Plutôt attendu des amateurs de la série de Hideo Kojima, Metal Gear Rising : Revengeance apporte toutefois une vision différente de la série. Le jeu est en effet développé par PlatinumGames, studio japonais bien connu pour son travail de qualité. Mettant en avant le mal-aimé Raiden, ce spin-off laisse largement de côté l'approche infiltration pour se concentrer sur l'action pure et dure. Le résultat sera-t-il à la hauteur ? Réponse dans notre test.

Le monde va mal

Alors que la licence Metal Gear Solid n'a pas fait son retour depuis le quatrième épisode, Hideo Kojima avait révélé l'existence d'un spin-off.
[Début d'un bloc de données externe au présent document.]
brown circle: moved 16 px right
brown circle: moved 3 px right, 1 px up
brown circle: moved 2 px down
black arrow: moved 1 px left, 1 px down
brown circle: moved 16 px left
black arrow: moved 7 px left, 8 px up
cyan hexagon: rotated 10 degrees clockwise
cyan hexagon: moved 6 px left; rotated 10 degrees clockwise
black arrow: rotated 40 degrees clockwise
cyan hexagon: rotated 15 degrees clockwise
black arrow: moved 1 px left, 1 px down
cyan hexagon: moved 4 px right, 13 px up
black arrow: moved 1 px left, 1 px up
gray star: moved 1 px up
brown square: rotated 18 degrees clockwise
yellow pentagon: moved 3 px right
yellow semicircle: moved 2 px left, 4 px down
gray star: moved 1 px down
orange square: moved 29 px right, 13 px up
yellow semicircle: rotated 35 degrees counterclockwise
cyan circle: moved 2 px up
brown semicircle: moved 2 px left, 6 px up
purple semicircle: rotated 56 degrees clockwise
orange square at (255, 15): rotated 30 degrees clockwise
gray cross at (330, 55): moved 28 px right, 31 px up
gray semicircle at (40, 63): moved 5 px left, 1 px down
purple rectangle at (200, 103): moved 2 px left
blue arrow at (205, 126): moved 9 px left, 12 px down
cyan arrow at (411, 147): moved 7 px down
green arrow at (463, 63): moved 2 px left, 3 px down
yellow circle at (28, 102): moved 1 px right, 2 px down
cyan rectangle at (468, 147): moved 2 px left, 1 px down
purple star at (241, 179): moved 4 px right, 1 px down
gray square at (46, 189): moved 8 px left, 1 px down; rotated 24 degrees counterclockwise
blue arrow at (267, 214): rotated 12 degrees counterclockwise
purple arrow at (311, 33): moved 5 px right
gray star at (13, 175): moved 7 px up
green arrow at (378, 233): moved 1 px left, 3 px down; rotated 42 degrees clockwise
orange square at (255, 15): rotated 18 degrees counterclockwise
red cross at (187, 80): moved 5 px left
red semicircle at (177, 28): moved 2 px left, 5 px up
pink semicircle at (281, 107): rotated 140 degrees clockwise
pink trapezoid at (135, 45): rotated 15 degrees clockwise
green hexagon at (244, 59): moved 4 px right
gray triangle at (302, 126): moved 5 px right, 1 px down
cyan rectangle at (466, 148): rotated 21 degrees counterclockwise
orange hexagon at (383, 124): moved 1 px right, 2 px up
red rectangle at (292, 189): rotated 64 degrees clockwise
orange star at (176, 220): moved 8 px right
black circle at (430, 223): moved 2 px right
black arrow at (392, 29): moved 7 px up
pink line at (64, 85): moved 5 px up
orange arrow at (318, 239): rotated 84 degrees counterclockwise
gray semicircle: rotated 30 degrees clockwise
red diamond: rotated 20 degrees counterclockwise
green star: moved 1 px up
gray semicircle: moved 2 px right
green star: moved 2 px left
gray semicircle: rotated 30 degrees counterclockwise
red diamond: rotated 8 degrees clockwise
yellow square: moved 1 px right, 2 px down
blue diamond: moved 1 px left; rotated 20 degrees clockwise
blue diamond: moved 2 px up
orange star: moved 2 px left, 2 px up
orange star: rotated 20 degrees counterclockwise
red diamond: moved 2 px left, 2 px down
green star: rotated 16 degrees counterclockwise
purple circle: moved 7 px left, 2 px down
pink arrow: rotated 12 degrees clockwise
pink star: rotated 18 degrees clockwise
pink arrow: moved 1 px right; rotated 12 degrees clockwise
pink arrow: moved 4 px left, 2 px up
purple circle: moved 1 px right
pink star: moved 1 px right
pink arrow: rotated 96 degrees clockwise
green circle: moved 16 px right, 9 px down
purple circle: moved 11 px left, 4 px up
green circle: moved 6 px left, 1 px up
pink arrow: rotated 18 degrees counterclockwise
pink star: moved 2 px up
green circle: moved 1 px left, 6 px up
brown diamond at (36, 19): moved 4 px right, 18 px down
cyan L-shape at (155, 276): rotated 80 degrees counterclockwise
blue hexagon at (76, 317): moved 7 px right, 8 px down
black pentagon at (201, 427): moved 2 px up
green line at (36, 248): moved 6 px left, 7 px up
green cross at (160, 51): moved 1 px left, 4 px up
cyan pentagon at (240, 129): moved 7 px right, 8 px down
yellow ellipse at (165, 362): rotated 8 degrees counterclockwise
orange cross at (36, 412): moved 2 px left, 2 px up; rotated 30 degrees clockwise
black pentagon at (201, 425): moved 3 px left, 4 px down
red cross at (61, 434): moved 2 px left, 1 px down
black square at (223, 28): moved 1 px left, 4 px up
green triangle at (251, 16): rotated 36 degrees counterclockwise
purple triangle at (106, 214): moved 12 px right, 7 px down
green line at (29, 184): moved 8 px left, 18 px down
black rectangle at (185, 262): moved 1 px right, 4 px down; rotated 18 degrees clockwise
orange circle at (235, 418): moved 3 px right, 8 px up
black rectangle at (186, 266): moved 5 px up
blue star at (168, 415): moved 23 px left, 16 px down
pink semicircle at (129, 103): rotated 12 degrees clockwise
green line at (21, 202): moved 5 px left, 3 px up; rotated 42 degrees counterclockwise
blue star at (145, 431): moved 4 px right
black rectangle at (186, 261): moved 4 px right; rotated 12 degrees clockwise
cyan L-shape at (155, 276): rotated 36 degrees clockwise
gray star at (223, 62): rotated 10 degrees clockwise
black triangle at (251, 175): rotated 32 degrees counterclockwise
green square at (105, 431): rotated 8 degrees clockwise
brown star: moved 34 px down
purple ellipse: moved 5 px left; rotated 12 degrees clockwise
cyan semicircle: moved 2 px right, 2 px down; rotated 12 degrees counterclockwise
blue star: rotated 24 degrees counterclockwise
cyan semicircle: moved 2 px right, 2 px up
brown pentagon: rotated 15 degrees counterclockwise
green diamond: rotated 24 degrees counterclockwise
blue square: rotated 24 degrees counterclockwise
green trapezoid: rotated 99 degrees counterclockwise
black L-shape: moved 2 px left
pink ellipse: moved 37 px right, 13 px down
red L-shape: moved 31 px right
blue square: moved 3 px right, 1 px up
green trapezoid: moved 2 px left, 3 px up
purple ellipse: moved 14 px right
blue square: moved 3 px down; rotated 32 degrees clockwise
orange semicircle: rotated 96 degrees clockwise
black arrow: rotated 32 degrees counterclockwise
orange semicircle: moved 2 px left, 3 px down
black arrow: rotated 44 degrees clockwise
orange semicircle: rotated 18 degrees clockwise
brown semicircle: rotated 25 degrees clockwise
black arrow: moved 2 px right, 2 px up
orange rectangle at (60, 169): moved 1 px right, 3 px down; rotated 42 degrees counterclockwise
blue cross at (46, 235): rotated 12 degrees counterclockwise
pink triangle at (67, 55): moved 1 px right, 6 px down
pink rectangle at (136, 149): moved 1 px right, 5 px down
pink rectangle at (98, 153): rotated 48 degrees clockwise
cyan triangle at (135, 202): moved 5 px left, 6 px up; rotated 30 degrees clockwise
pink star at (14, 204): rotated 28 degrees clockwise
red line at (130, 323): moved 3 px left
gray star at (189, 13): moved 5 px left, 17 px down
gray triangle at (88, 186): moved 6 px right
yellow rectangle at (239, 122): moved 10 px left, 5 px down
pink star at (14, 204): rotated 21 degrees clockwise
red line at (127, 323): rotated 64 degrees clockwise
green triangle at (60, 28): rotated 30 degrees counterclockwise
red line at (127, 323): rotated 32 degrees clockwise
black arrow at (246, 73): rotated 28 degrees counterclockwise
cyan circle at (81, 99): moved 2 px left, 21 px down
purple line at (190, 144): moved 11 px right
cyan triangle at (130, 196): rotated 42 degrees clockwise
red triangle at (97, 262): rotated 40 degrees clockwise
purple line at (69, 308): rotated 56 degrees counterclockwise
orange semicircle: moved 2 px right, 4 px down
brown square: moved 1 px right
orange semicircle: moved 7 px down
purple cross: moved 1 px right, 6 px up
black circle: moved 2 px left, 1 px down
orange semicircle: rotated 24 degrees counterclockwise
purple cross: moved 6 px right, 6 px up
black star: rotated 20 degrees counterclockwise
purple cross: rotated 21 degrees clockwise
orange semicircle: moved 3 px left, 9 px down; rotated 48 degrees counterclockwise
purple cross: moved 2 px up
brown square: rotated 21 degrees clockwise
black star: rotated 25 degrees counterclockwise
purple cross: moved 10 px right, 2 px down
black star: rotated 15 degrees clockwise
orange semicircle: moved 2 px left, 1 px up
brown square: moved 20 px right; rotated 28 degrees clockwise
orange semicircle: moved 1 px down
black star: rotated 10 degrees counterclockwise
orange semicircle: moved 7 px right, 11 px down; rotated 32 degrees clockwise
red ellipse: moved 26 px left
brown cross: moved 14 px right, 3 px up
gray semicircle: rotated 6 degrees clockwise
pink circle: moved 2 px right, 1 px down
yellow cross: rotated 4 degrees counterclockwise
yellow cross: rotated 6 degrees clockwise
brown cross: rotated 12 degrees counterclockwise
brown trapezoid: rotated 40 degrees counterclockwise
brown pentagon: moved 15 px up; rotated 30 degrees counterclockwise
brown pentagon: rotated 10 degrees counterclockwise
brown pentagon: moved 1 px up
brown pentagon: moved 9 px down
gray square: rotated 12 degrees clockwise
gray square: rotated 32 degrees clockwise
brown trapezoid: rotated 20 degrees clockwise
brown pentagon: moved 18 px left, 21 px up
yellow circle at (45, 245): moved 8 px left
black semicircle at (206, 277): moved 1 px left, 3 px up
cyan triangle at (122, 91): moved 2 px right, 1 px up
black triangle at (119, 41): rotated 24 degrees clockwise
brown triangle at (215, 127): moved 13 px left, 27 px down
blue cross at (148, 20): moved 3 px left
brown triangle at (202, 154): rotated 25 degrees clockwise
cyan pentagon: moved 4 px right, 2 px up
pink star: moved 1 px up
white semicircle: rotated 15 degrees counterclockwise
Baptisé Metal Gear Rising : Revengeance, ce dernier ne met aucunement Snake à l'honneur, mais bien Raiden, le héros mal aimé de Metal Gear Solid 2 : Sons of Liberty. Le bougre efféminé a bien changé depuis cette époque, puisqu'il se présente désormais comme un puissant cyborg armé d'une fine lame. Son caractère se veut également plus affirmé, gommant de ce fait les traits critiqués par les joueurs lors de sa première apparition dans la licence.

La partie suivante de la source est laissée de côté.